Los cines eran puertas en el espacio-tiempo que se quedaban instaladas en la memoria. Se atesoraban visionados como quien atesora valiosos hitos biográficos. Perderse una película era perder la oportunidad de vivir una experiencia irrepetible, a menudo para siempre, porque se volvía inaccesible. Importaba poco lo buena o mala que realmente fuera. Lo importante era la huella que había dejado en ti y las vivencias a las que había quedado anclada. De un tiempo a esta parte hay cineastas que se han ocupado del asunto y se han volcado sin pudor en la nostalgia por el cine, desde la perspectiva de los que lo hacen, pero sobre todo desde la del espectador.

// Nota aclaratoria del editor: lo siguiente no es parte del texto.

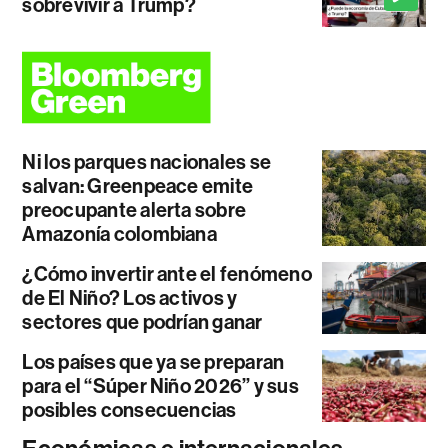
sobrevivir a Trump?
Ni los parques nacionales se
salvan: Greenpeace emite
preocupante alerta sobre
Amazonía colombiana
¿Cómo invertir ante el fenómeno
de El Niño? Los activos y
sectores que podrían ganar
Los países que ya se preparan
para el “Súper Niño 2026” y sus
posibles consecuencias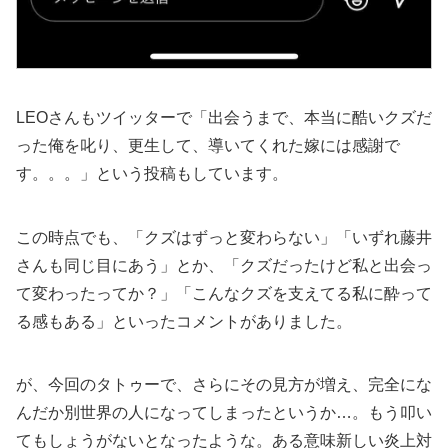
LEOさんもツイッターで「出会うまで、本当に酷いクズだ
った俺を叱り、更生して、導いてくれた嫁には感謝で
す。。。」という投稿もしています。
この時点でも、「クズはずっと変わらない」「いずれ藤井
さんも同じ目にあう」とか、「クズだったけど私と出会っ
て変わったってか？」「こんなクズを支えてる私に酔って
る感もある」といったコメントがありました。
が、今回のタトゥーで、さらにその見方が増え、完全にな
んだか別世界の人になってしまったというか…。もう叩い
てもしょうがないとなったような。ある意味新しい炎上対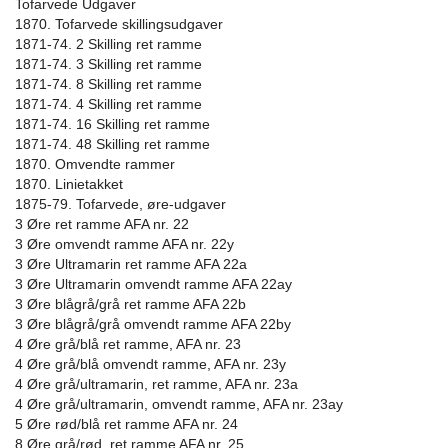
Tofarvede Udgaver
1870. Tofarvede skillingsudgaver
1871-74. 2 Skilling ret ramme
1871-74. 3 Skilling ret ramme
1871-74. 8 Skilling ret ramme
1871-74. 4 Skilling ret ramme
1871-74. 16 Skilling ret ramme
1871-74. 48 Skilling ret ramme
1870. Omvendte rammer
1870. Linietakket
1875-79. Tofarvede, øre-udgaver
3 Øre ret ramme AFA nr. 22
3 Øre omvendt ramme AFA nr. 22y
3 Øre Ultramarin ret ramme AFA 22a
3 Øre Ultramarin omvendt ramme AFA 22ay
3 Øre blågrå/grå ret ramme AFA 22b
3 Øre blågrå/grå omvendt ramme AFA 22by
4 Øre grå/blå ret ramme, AFA nr. 23
4 Øre grå/blå omvendt ramme, AFA nr. 23y
4 Øre grå/ultramarin, ret ramme, AFA nr. 23a
4 Øre grå/ultramarin, omvendt ramme, AFA nr. 23ay
5 Øre rød/blå ret ramme AFA nr. 24
8 Øre grå/rød, ret ramme AFA nr. 25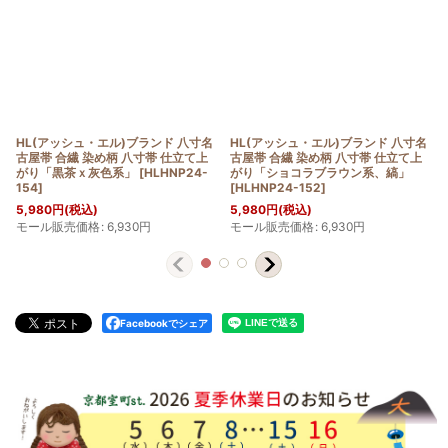
HL(アッシュ・エル)ブランド 八寸名
HL(アッシュ・エル)ブランド 八寸名
古屋帯 合繊 染め柄 八寸帯 仕立て上
古屋帯 合繊 染め柄 八寸帯 仕立て上
がり「黒茶ｘ灰色系」
[
HLHNP24-
がり「ショコラブラウン系、縞」
154
]
[
HLHNP24-152
]
5,980
円
(税込)
5,980
円
(税込)
モール販売価格
:
6,930
円
モール販売価格
:
6,930
円
Facebookでシェア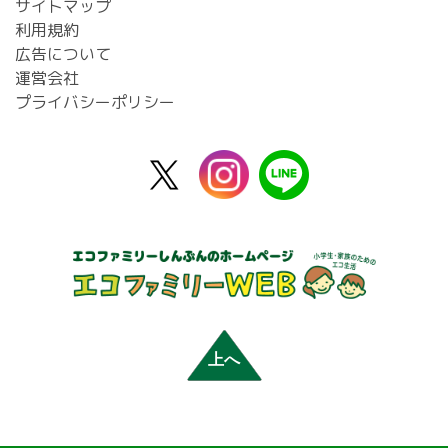
サイトマップ
利用規約
広告について
運営会社
プライバシーポリシー
X
instagram
line
公
式
上へ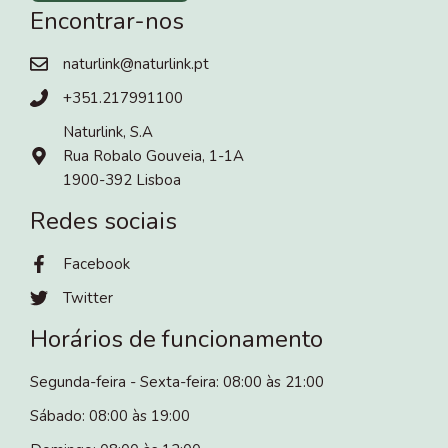
Encontrar-nos
naturlink@naturlink.pt
+351.217991100
Naturlink, S.A
Rua Robalo Gouveia, 1-1A
1900-392 Lisboa
Redes sociais
Facebook
Twitter
Horários de funcionamento
Segunda-feira - Sexta-feira: 08:00 às 21:00
Sábado: 08:00 às 19:00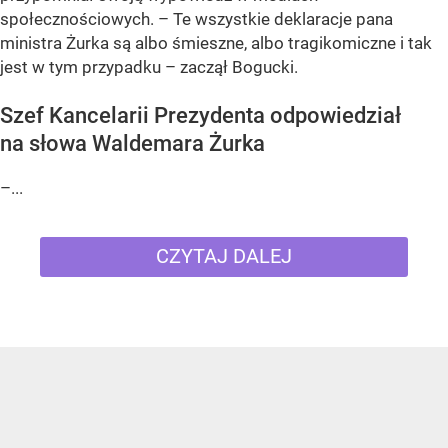
społecznościowych. – Te wszystkie deklaracje pana
ministra Żurka są albo śmieszne, albo tragikomiczne i tak
jest w tym przypadku – zaczął Bogucki.
Szef Kancelarii Prezydenta odpowiedział
na słowa Waldemara Żurka
–...
CZYTAJ DALEJ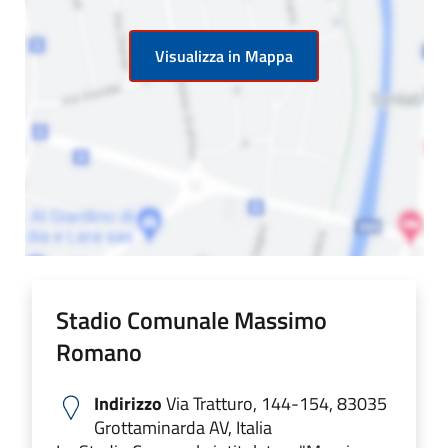
Visualizza in Mappa
Stadio Comunale Massimo
Romano
Indirizzo
Via Tratturo, 144-154, 83035
Grottaminarda AV, Italia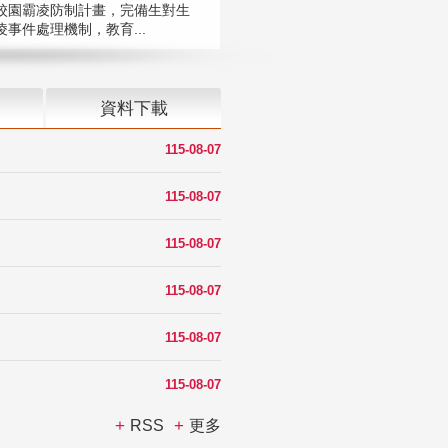
校園霸凌防制計畫，完備生對生
凌事件處理機制，教育...
資料下載
115-08-07
115-08-07
115-08-07
115-08-07
115-08-07
115-08-07
RSS
更多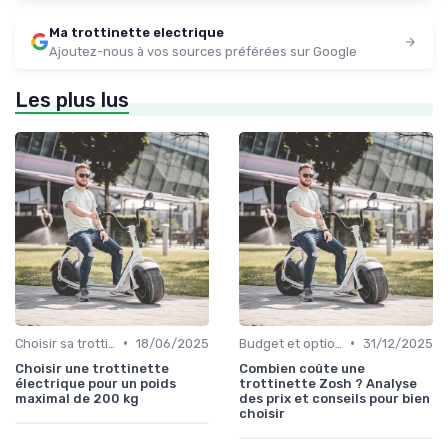
Ma trottinette electrique
Ajoutez-nous à vos sources préférées sur Google
Les plus lus
•
•
Choisir sa trottinette électrique
18/06/2025
Budget et options de prix
31/12/2025
Choisir une trottinette
Combien coûte une
électrique pour un poids
trottinette Zosh ? Analyse
maximal de 200 kg
des prix et conseils pour bien
choisir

Valgan como ejemplos algo antiguos La última película (1971) y Nickelodeon (1976), de Peter Bogdanovich, La rosa púrpura del Cairo (1985) de Woody Allen, Cinema Paradiso(1988) de Giuseppe Tornatore, o Splendor (1989) de Ettore Scola. Los últimos en hacerlo han sido Sam Mendes con Empire of light, Damien Chazelle con Babylon y Steven Spielberg con Los Fabelman, las tres, significativamente, de 2022. Todas esas obras, y otras similares, dan a entender, con mayor o menor acierto, que el cine se nutre de la vida y a la vez la enriquece. O debería hacerlo. Quien más quien menos conoce ese estado de gracia, esa feliz ingravidez que algunas películas nos hacen, o más bien nos hacían sentir al salir de la sala. Y quien no conozca esa plenitud no puede decir que haya ido al cine, no puede afirmar que haya visto nunca una película, sino otra cosa. Seguramente, eso que ahora fabrican mayormente a golpe de CGI (Computer Generated Imagery) y te dan con cucharita mientras estás sentado en tu salón.